▸ INFORMATION SUPPLIED
::::

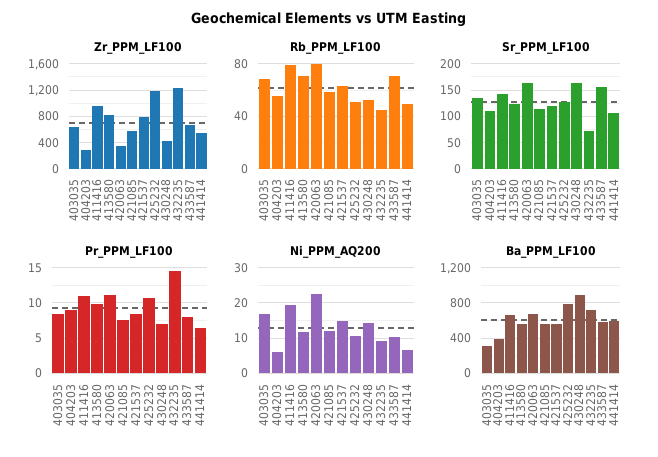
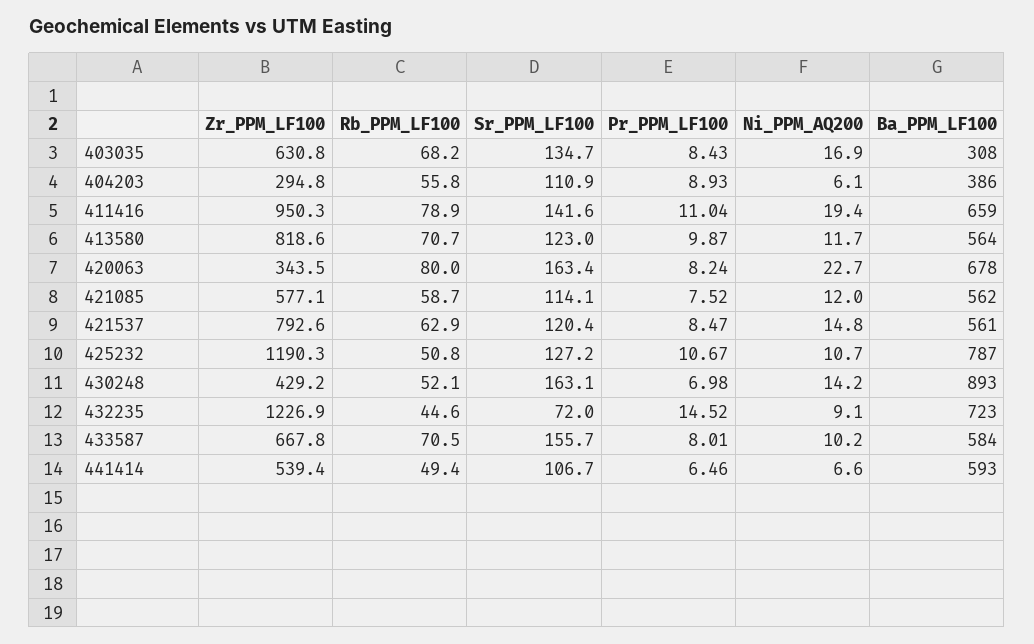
  {
    "Zr_PPM_LF100": {
      "403035": 630.8,
      "404203": 294.8,
      "411416": 950.3,
      "413580": 818.6,
      "420063": 343.5,
      "421085": 577.1,
      "421537": 792.6,
      "425232": 1190.3,
      "430248": 429.2,
      "432235": 1226.9,
      "433587": 667.8,
      "441414": 539.4
    },
    "Rb_PPM_LF100": {
      "403035": 68.2,
      "404203": 55.8,
      "411416": 78.9,
      "413580": 70.7,
      "420063": 80,
      "421085": 58.7,
      "421537": 62.9,
      "425232": 50.8,
      "430248": 52.1,
      "432235": 44.6,
      "433587": 70.5,
      "441414": 49.4
    },
    "Sr_PPM_LF100": {
      "403035": 134.7,
      "404203": 110.9,
      "411416": 141.6,
      "413580": 123,
      "420063": 163.4,
      "421085": 114.1,
      "421537": 120.4,
      "425232": 127.2,
      "430248": 163.1,
      "432235": 72,
      "433587": 155.7,
      "441414": 106.7
    },
    "Pr_PPM_LF100": {
      "403035": 8.43,
      "404203": 8.93,
      "411416": 11.04,
      "413580": 9.87,
-     "420063": 11,
+     "420063": 8.24,
      "421085": 7.52,
      "421537": 8.47,
      "425232": 10.67,
      "430248": 6.98,
      "432235": 14.52,
      "433587": 8.01,
      "441414": 6.46
    },
    "Ni_PPM_AQ200": {
      "403035": 16.9,
      "404203": 6.1,
      "411416": 19.4,
      "413580": 11.7,
      "420063": 22.7,
      "421085": 12,
      "421537": 14.8,
      "425232": 10.7,
      "430248": 14.2,
      "432235": 9.1,
      "433587": 10.2,
      "441414": 6.6
    },
    "Ba_PPM_LF100": {
      "403035": 308,
      "404203": 386,
      "411416": 659,
      "413580": 564,
      "420063": 678,
      "421085": 562,
      "421537": 561,
      "425232": 787,
      "430248": 893,
      "432235": 723,
      "433587": 584,
      "441414": 593
    }
  }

::::

▸ TASK DESCRIPTION
Reproduce every record exactly; images stay out.

▸ TASK OUTPUT
  {
    "Zr_PPM_LF100": {
      "403035": 630.8,
      "404203": 294.8,
      "411416": 950.3,
      "413580": 818.6,
      "420063": 343.5,
      "421085": 577.1,
      "421537": 792.6,
      "425232": 1190.3,
      "430248": 429.2,
      "432235": 1226.9,
      "433587": 667.8,
      "441414": 539.4
    },
    "Rb_PPM_LF100": {
      "403035": 68.2,
      "404203": 55.8,
      "411416": 78.9,
      "413580": 70.7,
      "420063": 80,
      "421085": 58.7,
      "421537": 62.9,
      "425232": 50.8,
      "430248": 52.1,
      "432235": 44.6,
      "433587": 70.5,
      "441414": 49.4
    },
    "Sr_PPM_LF100": {
      "403035": 134.7,
      "404203": 110.9,
      "411416": 141.6,
      "413580": 123,
      "420063": 163.4,
      "421085": 114.1,
      "421537": 120.4,
      "425232": 127.2,
      "430248": 163.1,
      "432235": 72,
      "433587": 155.7,
      "441414": 106.7
    },
    "Pr_PPM_LF100": {
      "403035": 8.43,
      "404203": 8.93,
      "411416": 11.04,
      "413580": 9.87,
-     "420063": 11,
+     "420063": 8.24,
      "421085": 7.52,
      "421537": 8.47,
      "425232": 10.67,
      "430248": 6.98,
      "432235": 14.52,
      "433587": 8.01,
      "441414": 6.46
    },
    "Ni_PPM_AQ200": {
      "403035": 16.9,
      "404203": 6.1,
      "411416": 19.4,
      "413580": 11.7,
      "420063": 22.7,
      "421085": 12,
      "421537": 14.8,
      "425232": 10.7,
      "430248": 14.2,
      "432235": 9.1,
      "433587": 10.2,
      "441414": 6.6
    },
    "Ba_PPM_LF100": {
      "403035": 308,
      "404203": 386,
      "411416": 659,
      "413580": 564,
      "420063": 678,
      "421085": 562,
      "421537": 561,
      "425232": 787,
      "430248": 893,
      "432235": 723,
      "433587": 584,
      "441414": 593
    }
  }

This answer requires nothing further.